Espécie rara estava desaparecida há mais de um século e pensava-se que havia sido extinta por uma praga, mas ela foi encontrada por acaso recentemente no norte do Peru.
Por Lavinia Wanjau, BBC
09/08/2020 16h00 Atualizado há 21 minutos
Postado em 09 de agosto de 2020 às 16h30m

Variedade rara de cacau foi encontrada por acaso recentemente no Peru — Foto: Mariusz Szczawinski/Alamy
 Viajar para o cânion do rio Marañón, no norte do Peru, é como voltar no
 tempo. A paisagem montanhosa é repleta de casas de tijolos de barro. A 
eletricidade, que chegou a essa região há apenas três anos, está 
disponível apenas em algumas moradias, e o fornecimento de energia pode 
ser instável. Funciona só cinco dias por semana, e você nunca sabe quais
 cinco dias serão esses. Com poucas estradas pavimentadas, os moradores 
dessa região remota dependem de mulas e bicicletas para o transporte.

....

- _Tarefas a realizar_
1. Extraia do trecho sobre o cacau raro do Peru, sem nenhuma alteração, a passagem que vai de "Por Lavinia Wanjau, BBC" até "para o transporte.".
2. Responda às perguntas com base no trecho sobre o cacau raro do Peru.
(a) Em que região do Peru a espécie rara foi encontrada?
(b) Há quanto tempo a eletricidade chegou à região do cânion do rio Marañón?
(c) De que os moradores dessa região dependem para o transporte?
3. Liste todos os nomes de pessoas e de organizações que aparecem nos créditos de autoria e de foto do trecho sobre o cacau raro do Peru.
A listagem não é necessária para resolver as tarefas.

Registros extraídos de um conjunto de dados:
....

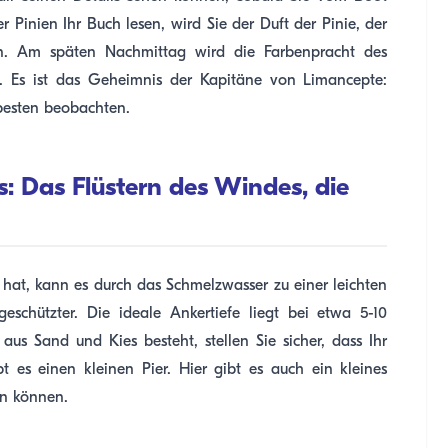
 Pinien Ihr Buch lesen, wird Sie der Duft der Pinie, der
rn. Am späten Nachmittag wird die Farbenpracht des
. Es ist das Geheimnis der Kapitäne von Limancepte:
esten beobachten.
rs: Das Flüstern des Windes, die
hat, kann es durch das Schmelzwasser zu einer leichten
schützter. Die ideale Ankertiefe liegt bei etwa 5-10
us Sand und Kies besteht, stellen Sie sicher, dass Ihr
t es einen kleinen Pier. Hier gibt es auch ein kleines
en können.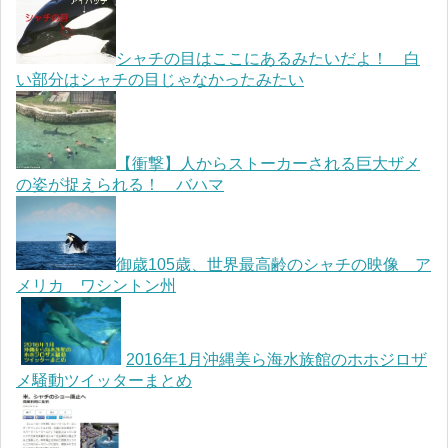
シャチの目はここにあるみたいだよ！ 白
い部分はシャチの目じゃなかったみたい
【衝撃】人からストーカーされる巨大ザメ
の姿が捉えられる！ バハマ
御歳105歳、世界最高齢のシャチの映像 ア
メリカ ワシントン州
2016年1月沖縄美ら海水族館のホホジロザ
メ騒動ツイッターまとめ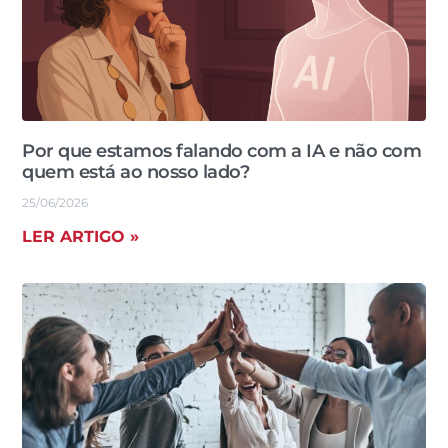
Por que estamos falando com a IA e não com
quem está ao nosso lado?
25/06/2026
LER ARTIGO »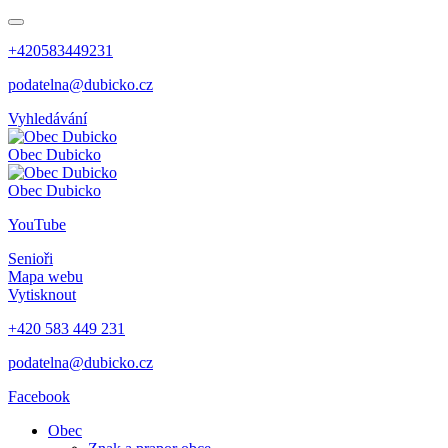
+420583449231
podatelna@dubicko.cz
Vyhledávání
Obec
Dubicko
Obec
Dubicko
YouTube
Senioři
Mapa webu
Vytisknout
+420 583 449 231
podatelna@dubicko.cz
Facebook
Obec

....

- _Respostas por item_
1.
Por Lavinia Wanjau, BBC
09/08/2020 16h00 Atualizado há 21 minutos
Postado em 09 de agosto de 2020 às 16h30m

Variedade rara de cacau foi encontrada por acaso recentemente no Peru — Foto: Mariusz Szczawinski/Alamy
 Viajar para o cânion do rio Marañón, no norte do Peru, é como voltar no
 tempo. A paisagem montanhosa é repleta de casas de tijolos de barro. A 
eletricidade, que chegou a essa região há apenas três anos, está 
disponível apenas em algumas moradias, e o fornecimento de energia pode 
ser instável. Funciona só cinco dias por semana, e você nunca sabe quais
 cinco dias serão esses. Com poucas estradas pavimentadas, os moradores 
dessa região remota dependem de mulas e bicicletas para o transporte.

2.
(a) No norte do Peru.
(b) Há apenas três anos.
(c) De mulas e bicicletas.

3. Lavinia Wanjau; BBC; Mariusz Szczawinski; Alamy